• What needs to be done
Would you retype the entries from the first line to the line bearing "Rendered at 1275 by 1650 pixels.", both included, leaving out every picture?

---------- Records provided ----------

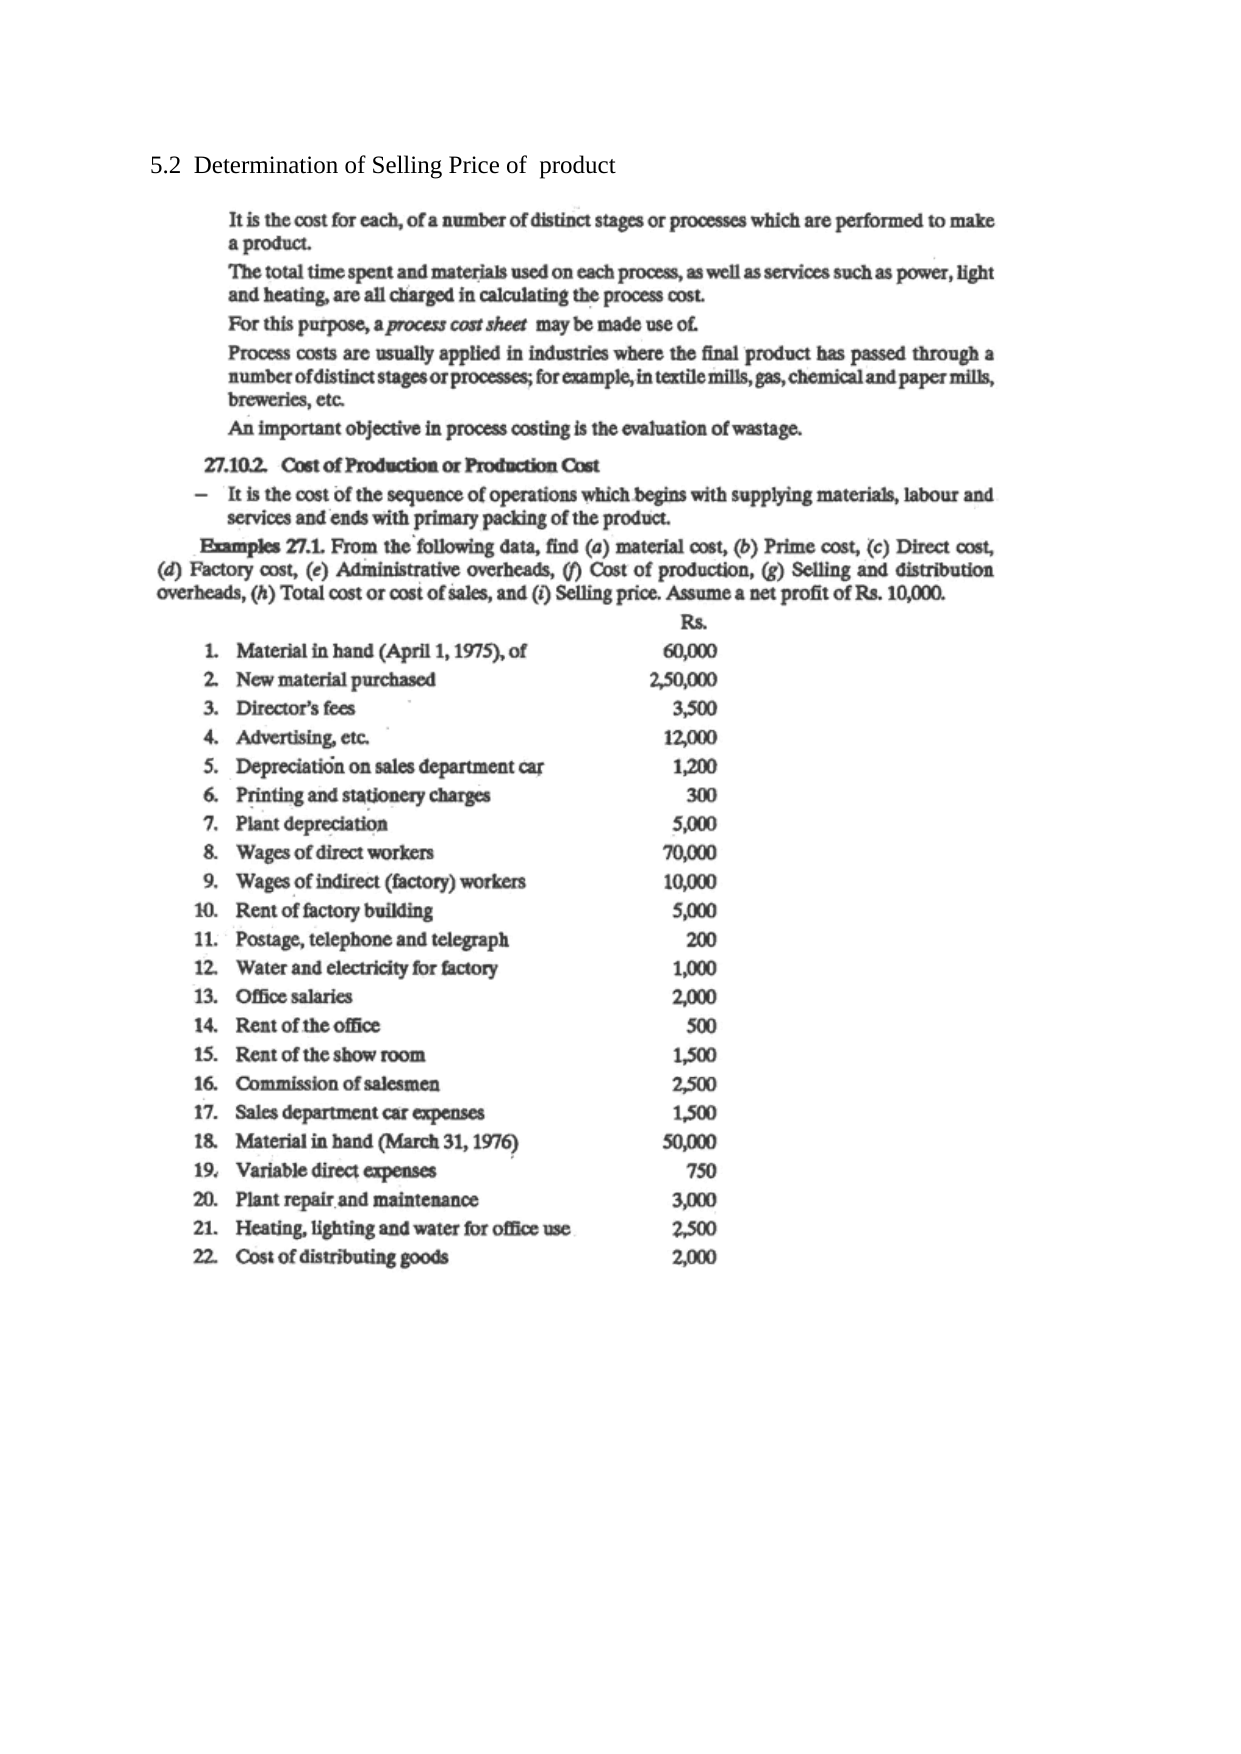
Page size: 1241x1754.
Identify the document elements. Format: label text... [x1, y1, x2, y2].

picture [150, 203, 1003, 1274]
text 5.2 Determination of Selling Price of product [150, 150, 1090, 179]
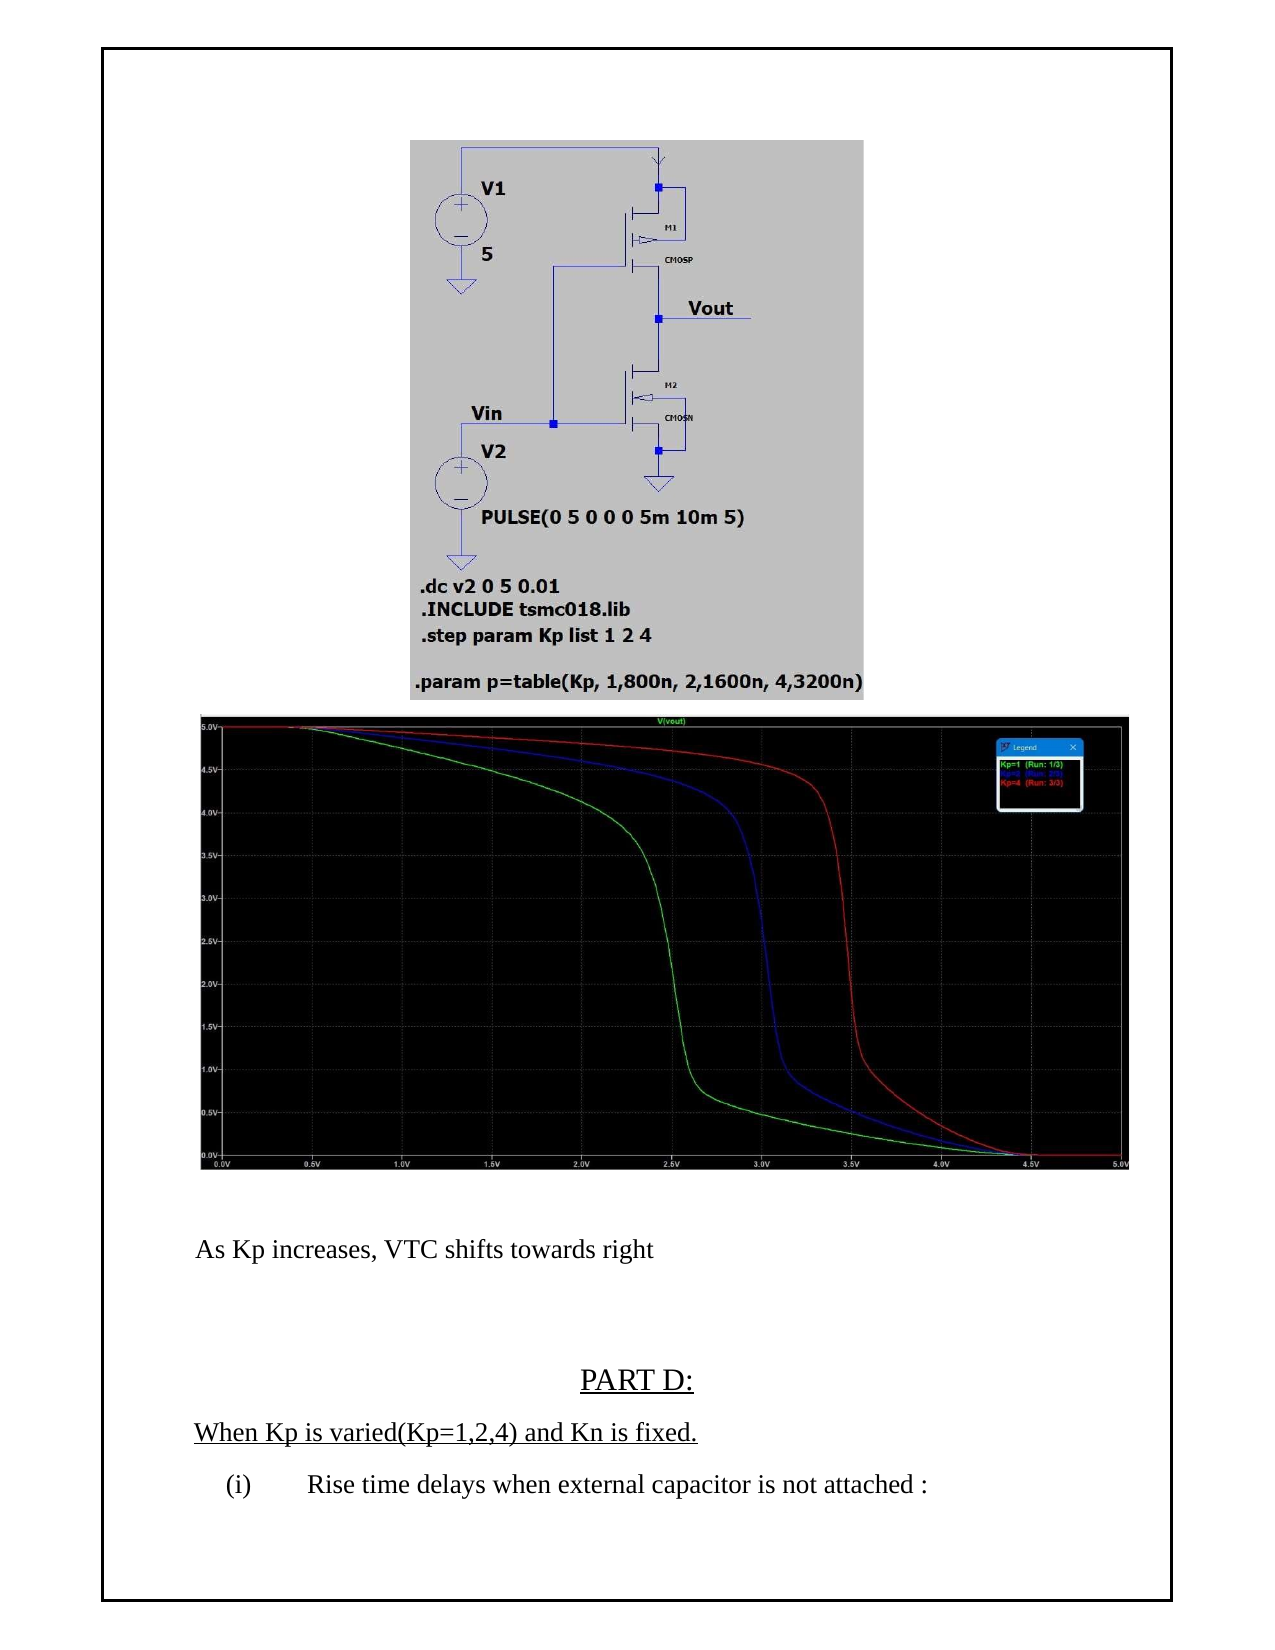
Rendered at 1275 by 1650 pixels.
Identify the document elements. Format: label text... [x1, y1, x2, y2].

text (i) Rise time delays when external capacitor is not attached : [195, 1469, 1161, 1500]
text As Kp increases, VTC shifts towards right [195, 1233, 1161, 1264]
text When Kp is varied(Kp=1,2,4) and Kn is fixed. [193, 1416, 1103, 1447]
text PART D: [195, 1361, 1079, 1397]
picture [200, 714, 1130, 1170]
picture [410, 140, 864, 700]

----------

• Task output
Page size: 1241x1754.
Identify the document elements. Format: label text... [x1, y1, x2, y2].

picture [150, 203, 1003, 1274]
text 5.2 Determination of Selling Price of product [150, 150, 1090, 179]
Rendered at 1275 by 1650 pixels.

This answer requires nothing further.